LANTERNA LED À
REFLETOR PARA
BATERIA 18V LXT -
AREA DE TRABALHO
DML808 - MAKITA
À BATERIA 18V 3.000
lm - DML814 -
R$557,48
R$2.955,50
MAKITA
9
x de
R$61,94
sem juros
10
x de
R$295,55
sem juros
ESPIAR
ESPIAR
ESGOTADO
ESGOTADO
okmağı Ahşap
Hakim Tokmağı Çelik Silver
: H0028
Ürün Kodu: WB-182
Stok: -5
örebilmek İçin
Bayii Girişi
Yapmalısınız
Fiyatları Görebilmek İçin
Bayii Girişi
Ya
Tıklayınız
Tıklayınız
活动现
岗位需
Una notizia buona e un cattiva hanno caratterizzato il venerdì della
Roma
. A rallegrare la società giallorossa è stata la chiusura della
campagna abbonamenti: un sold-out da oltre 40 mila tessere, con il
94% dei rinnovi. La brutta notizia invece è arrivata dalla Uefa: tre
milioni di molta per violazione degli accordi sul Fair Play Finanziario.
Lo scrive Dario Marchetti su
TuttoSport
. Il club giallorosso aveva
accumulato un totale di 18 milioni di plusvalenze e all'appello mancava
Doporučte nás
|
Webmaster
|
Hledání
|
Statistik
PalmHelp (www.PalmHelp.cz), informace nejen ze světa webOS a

* * *

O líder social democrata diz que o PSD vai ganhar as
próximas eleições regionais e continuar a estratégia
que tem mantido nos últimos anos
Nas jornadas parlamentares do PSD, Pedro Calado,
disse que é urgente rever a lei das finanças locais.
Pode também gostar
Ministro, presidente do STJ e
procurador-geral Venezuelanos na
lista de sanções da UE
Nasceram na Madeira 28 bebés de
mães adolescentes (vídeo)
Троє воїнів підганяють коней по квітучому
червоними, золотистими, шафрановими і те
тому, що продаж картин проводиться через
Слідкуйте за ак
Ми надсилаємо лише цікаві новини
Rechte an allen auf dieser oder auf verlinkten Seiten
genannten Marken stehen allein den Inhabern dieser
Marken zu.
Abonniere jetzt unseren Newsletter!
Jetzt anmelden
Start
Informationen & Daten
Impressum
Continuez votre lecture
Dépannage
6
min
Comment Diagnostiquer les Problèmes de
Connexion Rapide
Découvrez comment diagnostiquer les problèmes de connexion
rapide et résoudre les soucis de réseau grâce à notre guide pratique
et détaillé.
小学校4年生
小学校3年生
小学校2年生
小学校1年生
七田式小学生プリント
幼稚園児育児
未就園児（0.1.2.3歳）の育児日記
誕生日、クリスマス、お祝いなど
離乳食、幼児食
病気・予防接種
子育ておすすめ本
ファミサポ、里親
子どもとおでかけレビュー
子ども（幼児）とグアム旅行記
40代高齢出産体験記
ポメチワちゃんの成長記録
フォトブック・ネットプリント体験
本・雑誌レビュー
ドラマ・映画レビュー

**Exercise description**
Retype exactly the lines above, from the one with "próximas eleições regionais" through the one with "Ministro, presidente do STJ e", inclusive.

**Output below**
próximas eleições regionais e continuar a estratégia
que tem mantido nos últimos anos
Nas jornadas parlamentares do PSD, Pedro Calado,
disse que é urgente rever a lei das finanças locais.
Pode também gostar
Ministro, presidente do STJ e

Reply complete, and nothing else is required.